What's the treatment for ME/CFS?
Treatment for ME often includes symptom management through medication, life-style changes, and strategies such as 'pacing'. As the condition is so diverse, any individual treatments may work for one person, yet not another, and it may take some time to find out what works.
Medications can be prescribed for sleep disturbance, joint pain, digestive problems, balance problems, anxiety and depression, although some people with ME are particularly sensitive to these.
'Pacing' is a strategy that helps people stabilise their symptoms, and then work towards increasing what they can do, and ultimately what they enjoy doing. It includes planned periods of activity and rest, and support from others is vital in this.
Cognitive Behavioural Therapy (CBT) is often used to help someone with ME adjust to being unwell, including identifying, understanding and modifying any views and behaviours that may have an impact on the condition. However, other forms of counselling can be helpful too.
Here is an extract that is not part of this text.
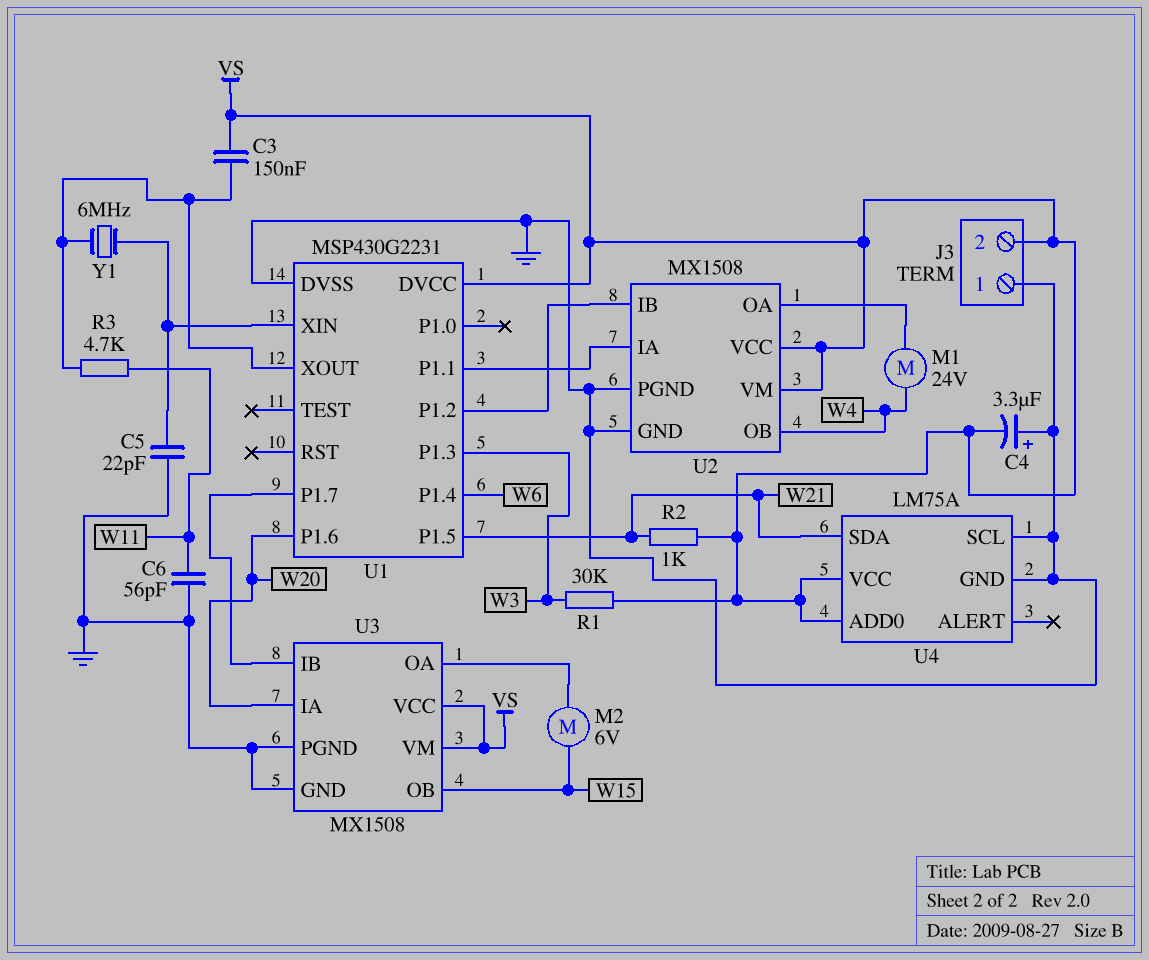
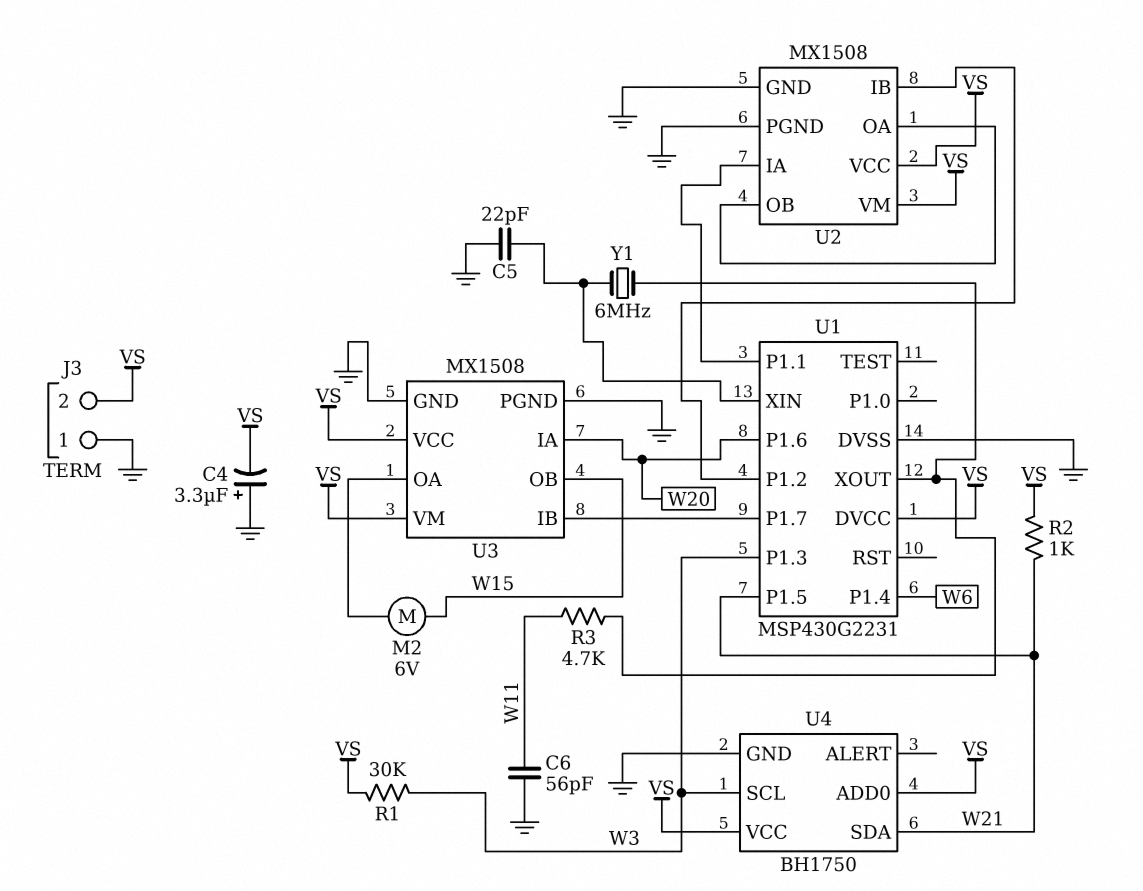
C3: 150nF (U1/XOUT, VS) -> none
M1: motor 24V (U2/OA, W4) -> none
U2 pin OB: W4 -> U2/OA
U4: LM75A -> BH1750
U4 pin SCL: GND -> W3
Many people with ME find that nutritional advice and complementary therapies are helpful in managing or even improving the condition. Hampshire Friends with M.E. recommends seeking advice from a GP before using alternative treatments or therapies.
Treating severe ME is extremely complex, and specialist expertise is needed for planning and providing care for those who have it. Whilst many people with ME do not require hospital admission, people with severe ME may need to, along with respite care and community support from nurses, occupational therapists, dietetics and physiotherapists.